Tekst do czytania:
______
Wstrząśnięta masakrycznym widokiem zniszczonej przepięknej alei Indianka minęła trupy wyrżniętego szlachetnego drzewostanu i stanęła by sfotografować i nagrać zniszczoną przyrodę. Była wzburzona do głębi. Postanowiła, że coś z tym musi zrobić. Nie może być tak, że niszczy się bezkarnie i masowo pomniki przyrody - takie cudowne, piękne, wiekowe drzewa. Zrobione zdjęcia i zgłoszenie popełnienia przestępstwa przeciwko pomnikom przyrody wysłała do lokalnej prokuratury. Wezwała dzielnicowego, który niechętnie, ale przyjechał. Niechętnie obejrzał drzewa. Prosiła go, aby się zajął sprawą i ustalił, kto to zrobił. Okazało się, że to Powiatowy Zarząd Dróg wyciął te zabytki przyrody za zgodą i pozwoleniem Urzędu Gminy Kowale Oleckie. Podobno te święta drzewa zostały przerobione na... banalne palety... Po pewnym czasie przyszło pismo z prokuratury, w którym Indianka została poinformowana, że prokuratura odmawia zajęcia się tym problemem. Przykre. Zabrakło w pobliżu prawdziwych ekologów i doświadczonych prawników d/s ekologii. Indianka jako jedyny prawdziwy ekolog w gminie sama nie dała rady obronić drzew. Poległy wszystkie. Ma gdzieś na dysku uszkodzonego komputera zdjęcie tej alei za jej życia zrobione latem. To był przepiękny kompleks parkowy drzew. Dawał cień w upalne dnie. Górował majestatycznie nad całą okolicą. Szumiał soczyściezielonymi, lśniącymi dużymi liśćmi... Było tak piękne i sielankowo wśród tych drzew spacerować drogą... Już ich nie ma. Zostało tylko karczowisko składające się z martwych, potężnych pni wielkości stołów.
______
Treść polecenia A: Przedstaw jako listę numerowaną wiersze wykazu od wiersza zawierającego "Which is in" do wiersza zawierającego "In real-world perspective, wooden" włącznie, z pominięciem pustych wierszy.
Zamieszczony dalej wykaz nie ma żadnego związku z tekstem o wycince alei.

Wpisy pobrane ze zbioru
______
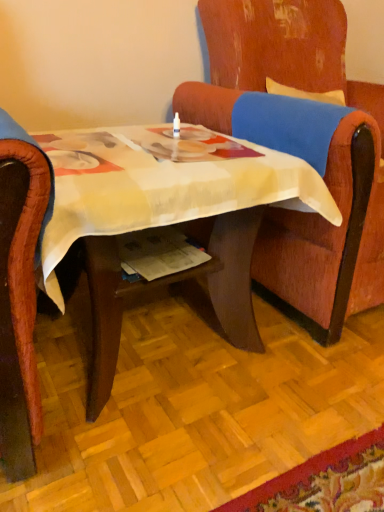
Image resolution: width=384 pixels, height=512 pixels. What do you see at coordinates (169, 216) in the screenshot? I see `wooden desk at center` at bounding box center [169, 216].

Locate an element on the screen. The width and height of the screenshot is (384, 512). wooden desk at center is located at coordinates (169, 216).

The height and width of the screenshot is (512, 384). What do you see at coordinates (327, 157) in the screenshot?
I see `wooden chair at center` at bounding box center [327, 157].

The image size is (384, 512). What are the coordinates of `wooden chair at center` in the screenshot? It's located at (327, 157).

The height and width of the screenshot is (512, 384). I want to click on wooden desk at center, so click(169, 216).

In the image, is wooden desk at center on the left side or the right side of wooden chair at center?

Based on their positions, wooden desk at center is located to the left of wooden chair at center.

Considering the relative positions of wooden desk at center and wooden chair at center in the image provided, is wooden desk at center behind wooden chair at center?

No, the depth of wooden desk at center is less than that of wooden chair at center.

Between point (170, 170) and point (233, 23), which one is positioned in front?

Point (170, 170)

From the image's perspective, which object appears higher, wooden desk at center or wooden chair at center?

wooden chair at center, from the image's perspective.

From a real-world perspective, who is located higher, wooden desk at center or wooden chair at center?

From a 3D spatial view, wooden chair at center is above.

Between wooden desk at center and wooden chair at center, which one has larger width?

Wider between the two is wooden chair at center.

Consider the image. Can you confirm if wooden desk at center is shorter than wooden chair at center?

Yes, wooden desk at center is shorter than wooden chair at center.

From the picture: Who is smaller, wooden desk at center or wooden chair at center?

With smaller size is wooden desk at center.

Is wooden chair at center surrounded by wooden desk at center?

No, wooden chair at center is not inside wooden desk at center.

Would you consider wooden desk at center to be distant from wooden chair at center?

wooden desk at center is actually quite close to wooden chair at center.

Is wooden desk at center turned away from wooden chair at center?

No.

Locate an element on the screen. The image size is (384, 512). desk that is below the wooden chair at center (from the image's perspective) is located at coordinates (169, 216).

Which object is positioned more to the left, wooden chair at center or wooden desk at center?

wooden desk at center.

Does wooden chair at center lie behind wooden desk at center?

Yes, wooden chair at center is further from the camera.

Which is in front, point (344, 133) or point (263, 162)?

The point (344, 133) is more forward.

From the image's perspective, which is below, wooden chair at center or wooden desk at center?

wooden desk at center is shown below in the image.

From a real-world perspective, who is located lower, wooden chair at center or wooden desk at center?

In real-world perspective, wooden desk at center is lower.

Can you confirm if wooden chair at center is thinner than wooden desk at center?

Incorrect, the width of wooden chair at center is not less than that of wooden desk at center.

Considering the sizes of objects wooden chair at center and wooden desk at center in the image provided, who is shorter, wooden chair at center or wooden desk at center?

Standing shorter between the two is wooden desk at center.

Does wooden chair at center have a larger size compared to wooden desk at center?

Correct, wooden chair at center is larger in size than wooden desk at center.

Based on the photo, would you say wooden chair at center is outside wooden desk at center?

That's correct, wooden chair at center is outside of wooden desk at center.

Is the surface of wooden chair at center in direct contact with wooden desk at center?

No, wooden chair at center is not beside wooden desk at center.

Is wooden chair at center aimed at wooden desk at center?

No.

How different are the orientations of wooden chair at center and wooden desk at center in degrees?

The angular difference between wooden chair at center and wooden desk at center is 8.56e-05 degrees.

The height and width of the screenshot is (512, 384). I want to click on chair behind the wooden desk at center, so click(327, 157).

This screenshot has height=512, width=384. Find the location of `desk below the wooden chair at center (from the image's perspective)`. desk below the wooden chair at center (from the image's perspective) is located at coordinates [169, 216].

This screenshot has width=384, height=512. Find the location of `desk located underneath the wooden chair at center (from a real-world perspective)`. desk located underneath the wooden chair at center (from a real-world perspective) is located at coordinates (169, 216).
______
Treść polecenia B: Wyjaśnij na podstawie tekstu o wycince alei, dlaczego Indianka nie zdołała obronić drzew.

Odpowiedź A:
1. Which is in front, point (344, 133) or point (263, 162)?
2. The point (344, 133) is more forward.
3. From the image's perspective, which is below, wooden chair at center or wooden desk at center?
4. wooden desk at center is shown below in the image.
5. From a real-world perspective, who is located lower, wooden chair at center or wooden desk at center?
6. In real-world perspective, wooden desk at center is lower.

Odpowiedź B: W pobliżu zabrakło prawdziwych ekologów i doświadczonych prawników do spraw ekologii. Indianka, jako jedyny prawdziwy ekolog w gminie, nie dała rady sama obronić drzew.